Photo: Caroline Allison
Harnesses that match Miller’s extensive collection of antique and modern driving carriages hang below reproductions of nineteenth-century lithographs that depict traditional coaching scenes, flanked by horse blankets emblazoned with the signature W, the logo from her great-grandfather’s standardbred horse farm. Front and center, the real gem of Wrigley’s collection sits at attention: a tooled sterling silver saddle, custom made for Miller’s grandmother by Edward Bohlin, a legendary saddle maker who came to fame making pieces for Hollywood Westerns in the thirties.
“The sense of tradition is very strong in the South,” Miller says. “And maintaining this room reminds me of an era when people took the time to appreciate the land and their horses.”
The Studio
William Christenberry, Artist
Washington, D.C.
A stroll past William Christenberry’s studio on Macomb Street, in Washington’s Cleveland Park, can stop folks in their tracks. Visible through a large circular window is a two-story wall lined with the subjects of the renowned Alabama artist’s lifework: Hand-painted signs hang among a slew of rusted advertisements plucked from Alabama’s country roads, including a metal corn-on-the-cob sign from Christenberry’s 1977 photograph Corn Sign with Storm Cloud, Near Greensboro, Alabama. “It’s a real curiosity to people,” Christenberry says. “They often stop and ask, ‘What goes on in there?’ I sometimes wonder that myself.”
Photo: Dana Gallagher
Christenberry was born in Tuscaloosa, Alabama, in 1936, and spent his summers with extended family in nearby Hale County, which became
the main subject of his iconic photos. The Nehi sign that decorates his studio once hung outside a corner store down the street from his parents’ house. When he recognized the store in one of Walker Evans’s photos in Let Us Now Praise Famous Men, he introduced himself to Evans, marking the beginning of what became a lifelong mentorship and friendship.

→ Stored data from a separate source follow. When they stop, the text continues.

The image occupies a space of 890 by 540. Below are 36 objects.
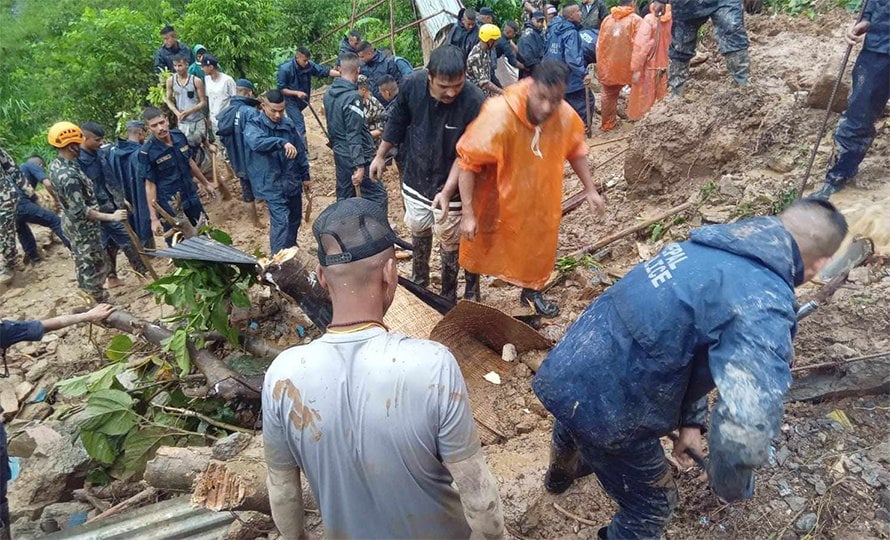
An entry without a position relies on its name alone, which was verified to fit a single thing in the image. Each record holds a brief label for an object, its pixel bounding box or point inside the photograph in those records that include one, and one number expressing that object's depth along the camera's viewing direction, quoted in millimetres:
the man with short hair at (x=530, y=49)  9117
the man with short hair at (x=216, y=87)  8195
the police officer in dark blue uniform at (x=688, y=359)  1785
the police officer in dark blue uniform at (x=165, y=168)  6254
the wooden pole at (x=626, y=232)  5176
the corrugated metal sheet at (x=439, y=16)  11312
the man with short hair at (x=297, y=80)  8789
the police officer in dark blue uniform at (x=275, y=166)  6109
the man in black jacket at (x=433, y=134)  3879
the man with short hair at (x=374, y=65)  8555
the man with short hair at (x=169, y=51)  8953
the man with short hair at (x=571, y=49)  8688
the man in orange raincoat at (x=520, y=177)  3611
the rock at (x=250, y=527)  3051
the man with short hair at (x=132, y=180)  6543
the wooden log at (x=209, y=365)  3811
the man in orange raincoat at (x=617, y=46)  8156
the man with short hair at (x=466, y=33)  9125
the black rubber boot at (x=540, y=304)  4504
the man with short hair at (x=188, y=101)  8406
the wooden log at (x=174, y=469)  3197
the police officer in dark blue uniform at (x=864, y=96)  4043
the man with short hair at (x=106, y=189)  6121
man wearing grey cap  1606
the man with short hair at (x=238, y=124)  6363
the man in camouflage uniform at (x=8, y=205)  6750
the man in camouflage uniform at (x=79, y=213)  5656
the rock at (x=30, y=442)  3920
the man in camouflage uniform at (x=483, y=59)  8664
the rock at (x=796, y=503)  2723
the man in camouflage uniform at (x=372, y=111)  7500
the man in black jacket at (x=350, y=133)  6203
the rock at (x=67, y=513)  3602
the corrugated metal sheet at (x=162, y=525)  3123
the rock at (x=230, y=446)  3217
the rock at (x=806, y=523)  2643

A screened-in breezeway connects the clapboard studio to the main house, where negatives of his photographs sit in a basement refrigerator, next to the washer and dryer. At a glance, Christenberry’s setup might appear disheveled, but there’s a method to the artist’s madness. Collections of political buttons and tiny roadside trinkets are carefully archived in cabinet drawers, and everything has its place. “I’ve always liked order,” he says. “It’s like my hair. I like to keep it straight.”
The Parlor
Paula Wallace, College President
Savannah, Georgia
The classic Victorian parlor calls to mind images of stuffy formality—heavy velvet curtains, triple-crested sofas, tables draped in lace. But step into the primary entertaining space in Paula Wallace’s Savannah home, and you’ll quickly realize this isn’t your grandmother’s drawing room. The cofounder and president of the Savannah College of Art and Design, Wallace has created an eclectic and thoroughly modern room that reflects both her commitment to the college and her Southern roots.

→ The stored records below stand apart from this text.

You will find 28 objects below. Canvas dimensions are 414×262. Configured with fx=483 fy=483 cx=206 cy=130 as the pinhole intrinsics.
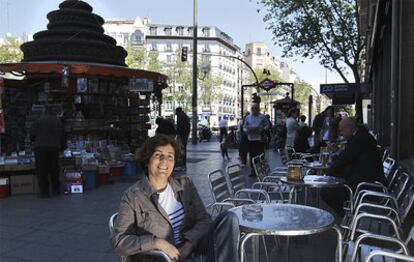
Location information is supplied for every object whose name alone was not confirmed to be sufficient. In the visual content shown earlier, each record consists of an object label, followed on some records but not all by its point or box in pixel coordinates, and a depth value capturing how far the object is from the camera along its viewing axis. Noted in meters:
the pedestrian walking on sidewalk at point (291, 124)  15.17
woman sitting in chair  3.10
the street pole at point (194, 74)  26.23
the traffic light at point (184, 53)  30.07
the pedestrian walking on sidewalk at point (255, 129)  12.05
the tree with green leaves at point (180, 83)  73.94
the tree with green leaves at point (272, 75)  89.06
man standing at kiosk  9.37
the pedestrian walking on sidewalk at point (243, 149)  13.90
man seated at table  6.12
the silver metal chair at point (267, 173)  6.85
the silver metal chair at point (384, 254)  2.72
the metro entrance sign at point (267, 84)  24.05
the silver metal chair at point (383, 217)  3.96
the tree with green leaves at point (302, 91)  104.75
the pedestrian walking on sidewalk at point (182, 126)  16.22
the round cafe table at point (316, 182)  5.46
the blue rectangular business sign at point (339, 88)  19.00
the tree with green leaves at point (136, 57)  57.59
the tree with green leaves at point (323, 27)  21.78
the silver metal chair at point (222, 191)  5.02
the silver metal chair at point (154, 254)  3.03
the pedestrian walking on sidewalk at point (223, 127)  27.00
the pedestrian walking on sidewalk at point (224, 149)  17.95
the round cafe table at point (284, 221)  3.36
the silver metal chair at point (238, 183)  5.91
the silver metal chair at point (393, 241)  3.27
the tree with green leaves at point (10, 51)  43.84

Sleek Italian sofas, upholstered in SCAD’s signature gray, share the space with an antique chest sourced from a nearby plantation. Artwork from some of SCAD’s most talented students is lit by two brass candelabras that Wallace found at a local antiques shop and has carried with her to all of her homes over the past thirty years. An antique Madonna, purchased in Vaucluse, France, rests in the corner, and then there’s a snow-white stuffed squirrel—a sculpture by SCAD alum Marcus Kenney—which never fails to raise a few eyebrows. “It’s the ultimate conversation piece,” Wallace says.
Wallace regularly hosts visitors from all over the world in the parlor. “It’s the perfect place to welcome our students and faculty from Hong Kong
and Lacoste,” she says, “because the room is a glimpse into the entertaining traditions of the South.” The most important lesson? In these parts, the guest always comes first, which is why Wallace chose blush pink for the ceiling, “to hopefully flatter everyone’s complexion.”